++++ Data ++++

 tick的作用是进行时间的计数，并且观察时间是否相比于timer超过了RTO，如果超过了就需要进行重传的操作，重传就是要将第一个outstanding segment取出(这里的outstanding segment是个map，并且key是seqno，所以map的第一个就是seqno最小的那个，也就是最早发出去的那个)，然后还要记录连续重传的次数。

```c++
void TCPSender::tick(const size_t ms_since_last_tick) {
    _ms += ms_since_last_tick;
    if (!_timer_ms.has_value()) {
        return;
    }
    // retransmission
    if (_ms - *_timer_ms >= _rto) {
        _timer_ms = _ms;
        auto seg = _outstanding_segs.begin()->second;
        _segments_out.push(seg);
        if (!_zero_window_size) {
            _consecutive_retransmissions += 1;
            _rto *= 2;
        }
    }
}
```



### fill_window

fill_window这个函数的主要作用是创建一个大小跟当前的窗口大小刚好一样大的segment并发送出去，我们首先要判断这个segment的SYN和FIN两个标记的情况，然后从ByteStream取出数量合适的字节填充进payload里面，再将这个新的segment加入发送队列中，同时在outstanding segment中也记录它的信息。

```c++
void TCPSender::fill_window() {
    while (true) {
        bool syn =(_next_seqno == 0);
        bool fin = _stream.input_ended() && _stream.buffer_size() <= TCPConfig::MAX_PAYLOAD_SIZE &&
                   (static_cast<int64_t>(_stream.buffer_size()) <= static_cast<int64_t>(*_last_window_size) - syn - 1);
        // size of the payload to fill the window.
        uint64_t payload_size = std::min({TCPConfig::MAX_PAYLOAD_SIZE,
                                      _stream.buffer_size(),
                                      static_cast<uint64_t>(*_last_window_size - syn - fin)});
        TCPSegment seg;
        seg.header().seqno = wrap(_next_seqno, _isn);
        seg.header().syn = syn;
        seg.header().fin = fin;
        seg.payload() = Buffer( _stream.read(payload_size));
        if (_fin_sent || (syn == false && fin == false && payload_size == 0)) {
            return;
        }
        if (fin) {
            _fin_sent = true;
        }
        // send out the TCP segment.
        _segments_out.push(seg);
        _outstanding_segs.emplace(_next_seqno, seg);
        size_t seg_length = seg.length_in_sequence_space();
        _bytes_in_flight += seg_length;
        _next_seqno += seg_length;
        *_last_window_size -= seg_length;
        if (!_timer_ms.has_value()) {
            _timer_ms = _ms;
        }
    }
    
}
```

++++

## Exercise goal
Repeat every record exactly as written, please.

## Result for this task
 tick的作用是进行时间的计数，并且观察时间是否相比于timer超过了RTO，如果超过了就需要进行重传的操作，重传就是要将第一个outstanding segment取出(这里的outstanding segment是个map，并且key是seqno，所以map的第一个就是seqno最小的那个，也就是最早发出去的那个)，然后还要记录连续重传的次数。

```c++
void TCPSender::tick(const size_t ms_since_last_tick) {
    _ms += ms_since_last_tick;
    if (!_timer_ms.has_value()) {
        return;
    }
    // retransmission
    if (_ms - *_timer_ms >= _rto) {
        _timer_ms = _ms;
        auto seg = _outstanding_segs.begin()->second;
        _segments_out.push(seg);
        if (!_zero_window_size) {
            _consecutive_retransmissions += 1;
            _rto *= 2;
        }
    }
}
```



### fill_window

fill_window这个函数的主要作用是创建一个大小跟当前的窗口大小刚好一样大的segment并发送出去，我们首先要判断这个segment的SYN和FIN两个标记的情况，然后从ByteStream取出数量合适的字节填充进payload里面，再将这个新的segment加入发送队列中，同时在outstanding segment中也记录它的信息。

```c++
void TCPSender::fill_window() {
    while (true) {
        bool syn =(_next_seqno == 0);
        bool fin = _stream.input_ended() && _stream.buffer_size() <= TCPConfig::MAX_PAYLOAD_SIZE &&
                   (static_cast<int64_t>(_stream.buffer_size()) <= static_cast<int64_t>(*_last_window_size) - syn - 1);
        // size of the payload to fill the window.
        uint64_t payload_size = std::min({TCPConfig::MAX_PAYLOAD_SIZE,
                                      _stream.buffer_size(),
                                      static_cast<uint64_t>(*_last_window_size - syn - fin)});
        TCPSegment seg;
        seg.header().seqno = wrap(_next_seqno, _isn);
        seg.header().syn = syn;
        seg.header().fin = fin;
        seg.payload() = Buffer( _stream.read(payload_size));
        if (_fin_sent || (syn == false && fin == false && payload_size == 0)) {
            return;
        }
        if (fin) {
            _fin_sent = true;
        }
        // send out the TCP segment.
        _segments_out.push(seg);
        _outstanding_segs.emplace(_next_seqno, seg);
        size_t seg_length = seg.length_in_sequence_space();
        _bytes_in_flight += seg_length;
        _next_seqno += seg_length;
        *_last_window_size -= seg_length;
        if (!_timer_ms.has_value()) {
            _timer_ms = _ms;
        }
    }
    
}
```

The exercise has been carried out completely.